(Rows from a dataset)

------------------------------------

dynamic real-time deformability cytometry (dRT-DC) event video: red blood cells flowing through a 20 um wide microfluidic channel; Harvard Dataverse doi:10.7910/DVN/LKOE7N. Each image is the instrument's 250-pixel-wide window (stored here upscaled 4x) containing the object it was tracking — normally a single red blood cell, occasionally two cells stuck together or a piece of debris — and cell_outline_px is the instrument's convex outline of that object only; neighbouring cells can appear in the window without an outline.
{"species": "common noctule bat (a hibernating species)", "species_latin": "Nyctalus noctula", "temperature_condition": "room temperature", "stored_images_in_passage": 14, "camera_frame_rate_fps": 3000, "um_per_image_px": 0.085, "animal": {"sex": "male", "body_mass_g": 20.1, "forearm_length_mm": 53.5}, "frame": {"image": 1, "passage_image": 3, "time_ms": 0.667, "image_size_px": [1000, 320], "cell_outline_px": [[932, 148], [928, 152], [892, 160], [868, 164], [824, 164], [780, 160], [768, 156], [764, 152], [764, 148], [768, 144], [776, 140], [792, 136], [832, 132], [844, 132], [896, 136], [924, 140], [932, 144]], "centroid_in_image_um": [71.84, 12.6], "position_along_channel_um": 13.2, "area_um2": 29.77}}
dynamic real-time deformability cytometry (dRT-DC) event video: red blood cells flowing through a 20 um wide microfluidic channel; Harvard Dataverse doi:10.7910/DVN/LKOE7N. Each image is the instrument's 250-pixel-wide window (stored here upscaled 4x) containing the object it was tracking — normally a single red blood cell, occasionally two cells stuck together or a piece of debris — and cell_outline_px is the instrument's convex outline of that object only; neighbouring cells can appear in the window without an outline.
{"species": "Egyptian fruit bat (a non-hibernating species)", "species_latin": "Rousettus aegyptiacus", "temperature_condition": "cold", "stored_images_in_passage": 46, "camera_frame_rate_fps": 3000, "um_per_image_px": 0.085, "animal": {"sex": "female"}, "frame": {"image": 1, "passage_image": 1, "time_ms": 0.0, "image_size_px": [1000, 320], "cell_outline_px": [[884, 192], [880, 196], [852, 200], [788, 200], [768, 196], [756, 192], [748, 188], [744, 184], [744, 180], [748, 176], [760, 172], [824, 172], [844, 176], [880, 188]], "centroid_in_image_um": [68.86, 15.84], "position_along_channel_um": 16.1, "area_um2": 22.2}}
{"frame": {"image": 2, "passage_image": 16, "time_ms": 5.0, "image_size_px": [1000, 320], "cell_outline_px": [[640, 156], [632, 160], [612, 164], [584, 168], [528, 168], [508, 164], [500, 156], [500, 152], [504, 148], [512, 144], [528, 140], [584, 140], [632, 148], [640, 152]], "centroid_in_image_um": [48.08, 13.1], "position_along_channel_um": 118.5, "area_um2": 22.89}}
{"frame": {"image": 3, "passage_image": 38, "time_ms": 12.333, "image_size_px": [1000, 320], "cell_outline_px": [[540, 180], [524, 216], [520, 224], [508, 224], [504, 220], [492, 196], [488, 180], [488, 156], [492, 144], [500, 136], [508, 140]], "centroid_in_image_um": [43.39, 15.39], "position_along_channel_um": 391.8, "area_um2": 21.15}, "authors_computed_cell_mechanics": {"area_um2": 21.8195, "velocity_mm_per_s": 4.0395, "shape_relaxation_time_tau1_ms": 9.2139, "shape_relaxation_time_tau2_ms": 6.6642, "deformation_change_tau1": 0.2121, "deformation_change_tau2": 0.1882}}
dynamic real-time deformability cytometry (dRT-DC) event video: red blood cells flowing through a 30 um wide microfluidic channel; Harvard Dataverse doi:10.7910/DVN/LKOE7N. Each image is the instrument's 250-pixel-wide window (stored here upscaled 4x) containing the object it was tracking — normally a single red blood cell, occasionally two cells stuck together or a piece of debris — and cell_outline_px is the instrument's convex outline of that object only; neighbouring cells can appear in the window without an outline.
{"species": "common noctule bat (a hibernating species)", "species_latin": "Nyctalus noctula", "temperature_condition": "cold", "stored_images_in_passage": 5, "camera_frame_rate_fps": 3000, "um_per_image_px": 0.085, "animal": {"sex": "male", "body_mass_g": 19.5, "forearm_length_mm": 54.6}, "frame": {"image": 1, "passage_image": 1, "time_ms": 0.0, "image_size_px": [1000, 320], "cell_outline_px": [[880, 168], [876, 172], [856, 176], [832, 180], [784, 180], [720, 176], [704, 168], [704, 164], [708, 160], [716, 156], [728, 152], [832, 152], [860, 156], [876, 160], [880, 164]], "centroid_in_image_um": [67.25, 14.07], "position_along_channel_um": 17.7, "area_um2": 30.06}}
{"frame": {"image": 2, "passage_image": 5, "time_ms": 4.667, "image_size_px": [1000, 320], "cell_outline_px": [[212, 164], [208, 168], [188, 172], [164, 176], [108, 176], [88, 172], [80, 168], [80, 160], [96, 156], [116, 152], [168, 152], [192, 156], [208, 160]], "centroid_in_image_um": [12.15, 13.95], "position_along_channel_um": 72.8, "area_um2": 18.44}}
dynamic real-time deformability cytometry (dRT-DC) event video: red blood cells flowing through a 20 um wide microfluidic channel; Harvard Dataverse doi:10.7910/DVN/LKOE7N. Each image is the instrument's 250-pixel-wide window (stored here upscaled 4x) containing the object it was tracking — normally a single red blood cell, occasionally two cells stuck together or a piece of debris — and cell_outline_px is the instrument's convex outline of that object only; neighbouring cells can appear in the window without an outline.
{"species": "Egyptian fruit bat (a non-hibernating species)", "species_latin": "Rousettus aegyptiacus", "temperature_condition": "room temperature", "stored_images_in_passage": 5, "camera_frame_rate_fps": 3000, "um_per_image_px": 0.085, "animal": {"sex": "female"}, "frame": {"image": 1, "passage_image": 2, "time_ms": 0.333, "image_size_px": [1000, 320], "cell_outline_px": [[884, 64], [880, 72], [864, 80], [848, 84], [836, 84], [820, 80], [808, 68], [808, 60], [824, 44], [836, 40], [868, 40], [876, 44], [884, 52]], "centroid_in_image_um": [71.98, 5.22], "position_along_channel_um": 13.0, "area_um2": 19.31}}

------------------------------------

**EXERCISE AIM**
Set down the entries above again, word for word.

**EXPECTED OUTPUT**
dynamic real-time deformability cytometry (dRT-DC) event video: red blood cells flowing through a 20 um wide microfluidic channel; Harvard Dataverse doi:10.7910/DVN/LKOE7N. Each image is the instrument's 250-pixel-wide window (stored here upscaled 4x) containing the object it was tracking — normally a single red blood cell, occasionally two cells stuck together or a piece of debris — and cell_outline_px is the instrument's convex outline of that object only; neighbouring cells can appear in the window without an outline.
{"species": "common noctule bat (a hibernating species)", "species_latin": "Nyctalus noctula", "temperature_condition": "room temperature", "stored_images_in_passage": 14, "camera_frame_rate_fps": 3000, "um_per_image_px": 0.085, "animal": {"sex": "male", "body_mass_g": 20.1, "forearm_length_mm": 53.5}, "frame": {"image": 1, "passage_image": 3, "time_ms": 0.667, "image_size_px": [1000, 320], "cell_outline_px": [[932, 148], [928, 152], [892, 160], [868, 164], [824, 164], [780, 160], [768, 156], [764, 152], [764, 148], [768, 144], [776, 140], [792, 136], [832, 132], [844, 132], [896, 136], [924, 140], [932, 144]], "centroid_in_image_um": [71.84, 12.6], "position_along_channel_um": 13.2, "area_um2": 29.77}}
dynamic real-time deformability cytometry (dRT-DC) event video: red blood cells flowing through a 20 um wide microfluidic channel; Harvard Dataverse doi:10.7910/DVN/LKOE7N. Each image is the instrument's 250-pixel-wide window (stored here upscaled 4x) containing the object it was tracking — normally a single red blood cell, occasionally two cells stuck together or a piece of debris — and cell_outline_px is the instrument's convex outline of that object only; neighbouring cells can appear in the window without an outline.
{"species": "Egyptian fruit bat (a non-hibernating species)", "species_latin": "Rousettus aegyptiacus", "temperature_condition": "cold", "stored_images_in_passage": 46, "camera_frame_rate_fps": 3000, "um_per_image_px": 0.085, "animal": {"sex": "female"}, "frame": {"image": 1, "passage_image": 1, "time_ms": 0.0, "image_size_px": [1000, 320], "cell_outline_px": [[884, 192], [880, 196], [852, 200], [788, 200], [768, 196], [756, 192], [748, 188], [744, 184], [744, 180], [748, 176], [760, 172], [824, 172], [844, 176], [880, 188]], "centroid_in_image_um": [68.86, 15.84], "position_along_channel_um": 16.1, "area_um2": 22.2}}
{"frame": {"image": 2, "passage_image": 16, "time_ms": 5.0, "image_size_px": [1000, 320], "cell_outline_px": [[640, 156], [632, 160], [612, 164], [584, 168], [528, 168], [508, 164], [500, 156], [500, 152], [504, 148], [512, 144], [528, 140], [584, 140], [632, 148], [640, 152]], "centroid_in_image_um": [48.08, 13.1], "position_along_channel_um": 118.5, "area_um2": 22.89}}
{"frame": {"image": 3, "passage_image": 38, "time_ms": 12.333, "image_size_px": [1000, 320], "cell_outline_px": [[540, 180], [524, 216], [520, 224], [508, 224], [504, 220], [492, 196], [488, 180], [488, 156], [492, 144], [500, 136], [508, 140]], "centroid_in_image_um": [43.39, 15.39], "position_along_channel_um": 391.8, "area_um2": 21.15}, "authors_computed_cell_mechanics": {"area_um2": 21.8195, "velocity_mm_per_s": 4.0395, "shape_relaxation_time_tau1_ms": 9.2139, "shape_relaxation_time_tau2_ms": 6.6642, "deformation_change_tau1": 0.2121, "deformation_change_tau2": 0.1882}}
dynamic real-time deformability cytometry (dRT-DC) event video: red blood cells flowing through a 30 um wide microfluidic channel; Harvard Dataverse doi:10.7910/DVN/LKOE7N. Each image is the instrument's 250-pixel-wide window (stored here upscaled 4x) containing the object it was tracking — normally a single red blood cell, occasionally two cells stuck together or a piece of debris — and cell_outline_px is the instrument's convex outline of that object only; neighbouring cells can appear in the window without an outline.
{"species": "common noctule bat (a hibernating species)", "species_latin": "Nyctalus noctula", "temperature_condition": "cold", "stored_images_in_passage": 5, "camera_frame_rate_fps": 3000, "um_per_image_px": 0.085, "animal": {"sex": "male", "body_mass_g": 19.5, "forearm_length_mm": 54.6}, "frame": {"image": 1, "passage_image": 1, "time_ms": 0.0, "image_size_px": [1000, 320], "cell_outline_px": [[880, 168], [876, 172], [856, 176], [832, 180], [784, 180], [720, 176], [704, 168], [704, 164], [708, 160], [716, 156], [728, 152], [832, 152], [860, 156], [876, 160], [880, 164]], "centroid_in_image_um": [67.25, 14.07], "position_along_channel_um": 17.7, "area_um2": 30.06}}
{"frame": {"image": 2, "passage_image": 5, "time_ms": 4.667, "image_size_px": [1000, 320], "cell_outline_px": [[212, 164], [208, 168], [188, 172], [164, 176], [108, 176], [88, 172], [80, 168], [80, 160], [96, 156], [116, 152], [168, 152], [192, 156], [208, 160]], "centroid_in_image_um": [12.15, 13.95], "position_along_channel_um": 72.8, "area_um2": 18.44}}
dynamic real-time deformability cytometry (dRT-DC) event video: red blood cells flowing through a 20 um wide microfluidic channel; Harvard Dataverse doi:10.7910/DVN/LKOE7N. Each image is the instrument's 250-pixel-wide window (stored here upscaled 4x) containing the object it was tracking — normally a single red blood cell, occasionally two cells stuck together or a piece of debris — and cell_outline_px is the instrument's convex outline of that object only; neighbouring cells can appear in the window without an outline.
{"species": "Egyptian fruit bat (a non-hibernating species)", "species_latin": "Rousettus aegyptiacus", "temperature_condition": "room temperature", "stored_images_in_passage": 5, "camera_frame_rate_fps": 3000, "um_per_image_px": 0.085, "animal": {"sex": "female"}, "frame": {"image": 1, "passage_image": 2, "time_ms": 0.333, "image_size_px": [1000, 320], "cell_outline_px": [[884, 64], [880, 72], [864, 80], [848, 84], [836, 84], [820, 80], [808, 68], [808, 60], [824, 44], [836, 40], [868, 40], [876, 44], [884, 52]], "centroid_in_image_um": [71.98, 5.22], "position_along_channel_um": 13.0, "area_um2": 19.31}}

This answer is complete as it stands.